REQUEST → Search the records for the string "grosor" and return each line that has it.

SUPPLIED MATERIAL →
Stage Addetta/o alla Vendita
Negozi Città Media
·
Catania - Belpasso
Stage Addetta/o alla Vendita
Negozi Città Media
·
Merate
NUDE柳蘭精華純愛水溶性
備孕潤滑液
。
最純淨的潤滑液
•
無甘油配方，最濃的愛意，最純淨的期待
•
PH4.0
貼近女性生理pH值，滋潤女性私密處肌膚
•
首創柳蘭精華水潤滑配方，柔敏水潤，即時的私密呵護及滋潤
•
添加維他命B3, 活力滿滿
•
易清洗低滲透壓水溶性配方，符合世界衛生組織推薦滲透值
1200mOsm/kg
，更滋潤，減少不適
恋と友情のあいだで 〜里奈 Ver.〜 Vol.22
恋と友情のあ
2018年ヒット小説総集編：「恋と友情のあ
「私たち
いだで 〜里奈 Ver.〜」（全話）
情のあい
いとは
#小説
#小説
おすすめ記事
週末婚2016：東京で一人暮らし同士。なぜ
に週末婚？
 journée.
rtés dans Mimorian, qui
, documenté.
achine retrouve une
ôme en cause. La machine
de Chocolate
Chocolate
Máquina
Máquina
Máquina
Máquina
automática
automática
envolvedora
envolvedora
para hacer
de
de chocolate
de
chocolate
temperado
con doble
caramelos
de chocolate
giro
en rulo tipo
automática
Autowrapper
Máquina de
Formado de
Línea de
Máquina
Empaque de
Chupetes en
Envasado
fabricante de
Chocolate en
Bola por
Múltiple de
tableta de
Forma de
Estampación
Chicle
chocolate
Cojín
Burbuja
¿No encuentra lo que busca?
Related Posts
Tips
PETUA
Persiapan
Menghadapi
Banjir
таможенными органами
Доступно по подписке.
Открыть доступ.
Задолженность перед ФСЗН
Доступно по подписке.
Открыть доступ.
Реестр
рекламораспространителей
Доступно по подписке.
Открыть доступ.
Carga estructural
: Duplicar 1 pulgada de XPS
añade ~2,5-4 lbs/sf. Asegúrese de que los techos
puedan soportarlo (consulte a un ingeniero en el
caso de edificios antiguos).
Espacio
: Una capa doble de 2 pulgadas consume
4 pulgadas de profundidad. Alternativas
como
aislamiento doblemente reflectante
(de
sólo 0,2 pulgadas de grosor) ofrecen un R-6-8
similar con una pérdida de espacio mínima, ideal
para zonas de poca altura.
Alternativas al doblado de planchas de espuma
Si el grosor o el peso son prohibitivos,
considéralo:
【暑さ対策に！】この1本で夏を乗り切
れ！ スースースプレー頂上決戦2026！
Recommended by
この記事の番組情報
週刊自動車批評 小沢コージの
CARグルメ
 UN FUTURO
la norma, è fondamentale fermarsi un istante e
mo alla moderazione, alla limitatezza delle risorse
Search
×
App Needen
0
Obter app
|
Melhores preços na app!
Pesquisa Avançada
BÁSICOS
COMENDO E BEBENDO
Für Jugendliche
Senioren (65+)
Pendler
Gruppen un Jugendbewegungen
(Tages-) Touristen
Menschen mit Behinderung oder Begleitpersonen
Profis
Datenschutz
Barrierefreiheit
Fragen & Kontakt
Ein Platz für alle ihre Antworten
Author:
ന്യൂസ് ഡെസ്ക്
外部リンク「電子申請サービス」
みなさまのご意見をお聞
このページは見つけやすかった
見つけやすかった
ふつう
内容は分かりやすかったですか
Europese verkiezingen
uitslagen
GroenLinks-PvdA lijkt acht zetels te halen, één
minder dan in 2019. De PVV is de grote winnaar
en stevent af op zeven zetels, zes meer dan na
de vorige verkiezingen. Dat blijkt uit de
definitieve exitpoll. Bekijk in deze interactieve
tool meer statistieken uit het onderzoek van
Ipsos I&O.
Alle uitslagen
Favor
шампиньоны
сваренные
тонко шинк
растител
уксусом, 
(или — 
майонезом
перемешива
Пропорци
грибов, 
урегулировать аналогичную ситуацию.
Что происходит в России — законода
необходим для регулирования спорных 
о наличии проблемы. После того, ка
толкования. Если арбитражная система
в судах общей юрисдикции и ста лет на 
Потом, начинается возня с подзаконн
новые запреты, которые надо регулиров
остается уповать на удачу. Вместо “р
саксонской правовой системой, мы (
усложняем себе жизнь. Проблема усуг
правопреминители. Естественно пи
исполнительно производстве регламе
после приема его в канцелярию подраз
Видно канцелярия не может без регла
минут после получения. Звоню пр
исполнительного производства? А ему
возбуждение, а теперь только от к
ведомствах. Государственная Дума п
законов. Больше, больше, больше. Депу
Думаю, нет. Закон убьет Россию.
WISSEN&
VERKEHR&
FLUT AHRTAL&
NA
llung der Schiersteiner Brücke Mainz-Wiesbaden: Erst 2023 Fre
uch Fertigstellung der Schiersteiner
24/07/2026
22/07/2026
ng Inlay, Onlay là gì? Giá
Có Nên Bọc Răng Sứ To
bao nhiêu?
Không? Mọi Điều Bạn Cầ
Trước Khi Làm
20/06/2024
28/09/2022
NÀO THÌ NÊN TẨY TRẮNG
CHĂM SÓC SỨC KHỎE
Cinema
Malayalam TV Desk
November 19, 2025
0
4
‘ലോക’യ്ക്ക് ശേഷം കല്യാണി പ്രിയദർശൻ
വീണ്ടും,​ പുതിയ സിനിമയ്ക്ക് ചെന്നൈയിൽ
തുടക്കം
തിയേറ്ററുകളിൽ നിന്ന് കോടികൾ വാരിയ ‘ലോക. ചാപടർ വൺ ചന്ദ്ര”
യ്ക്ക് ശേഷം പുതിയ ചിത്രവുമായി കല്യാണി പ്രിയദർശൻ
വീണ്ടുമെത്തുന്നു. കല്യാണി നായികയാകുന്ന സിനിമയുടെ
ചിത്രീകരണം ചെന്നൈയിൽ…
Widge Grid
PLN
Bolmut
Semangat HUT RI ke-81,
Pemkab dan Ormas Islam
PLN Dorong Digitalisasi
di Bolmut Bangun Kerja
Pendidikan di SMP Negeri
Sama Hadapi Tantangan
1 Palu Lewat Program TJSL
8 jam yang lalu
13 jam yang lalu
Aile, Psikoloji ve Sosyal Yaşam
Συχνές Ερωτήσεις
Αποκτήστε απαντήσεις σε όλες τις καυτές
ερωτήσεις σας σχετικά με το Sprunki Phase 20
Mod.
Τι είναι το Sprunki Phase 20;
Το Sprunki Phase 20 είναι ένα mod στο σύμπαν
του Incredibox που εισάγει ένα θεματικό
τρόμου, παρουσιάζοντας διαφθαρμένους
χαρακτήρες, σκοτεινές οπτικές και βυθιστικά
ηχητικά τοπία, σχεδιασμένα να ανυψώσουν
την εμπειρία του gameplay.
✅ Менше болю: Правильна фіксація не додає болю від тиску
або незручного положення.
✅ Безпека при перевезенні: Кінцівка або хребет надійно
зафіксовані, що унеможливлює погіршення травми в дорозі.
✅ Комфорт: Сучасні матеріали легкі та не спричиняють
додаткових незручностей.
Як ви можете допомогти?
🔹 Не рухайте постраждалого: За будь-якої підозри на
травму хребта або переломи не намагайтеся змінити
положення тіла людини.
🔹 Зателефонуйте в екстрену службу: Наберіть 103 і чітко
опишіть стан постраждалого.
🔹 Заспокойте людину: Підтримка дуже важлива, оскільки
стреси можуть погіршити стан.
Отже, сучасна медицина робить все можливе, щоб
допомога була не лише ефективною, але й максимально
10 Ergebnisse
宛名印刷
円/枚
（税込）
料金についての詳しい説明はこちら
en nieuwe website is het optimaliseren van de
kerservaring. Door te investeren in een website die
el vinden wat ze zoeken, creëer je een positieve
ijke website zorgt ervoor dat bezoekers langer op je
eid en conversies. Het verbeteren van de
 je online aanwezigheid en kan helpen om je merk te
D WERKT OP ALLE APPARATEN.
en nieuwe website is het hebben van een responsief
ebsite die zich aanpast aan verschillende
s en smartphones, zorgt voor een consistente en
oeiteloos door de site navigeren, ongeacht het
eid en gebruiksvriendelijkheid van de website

THE COMPLETED TASK →
sólo 0,2 pulgadas de grosor) ofrecen un R-6-8
Si el grosor o el peso son prohibitivos,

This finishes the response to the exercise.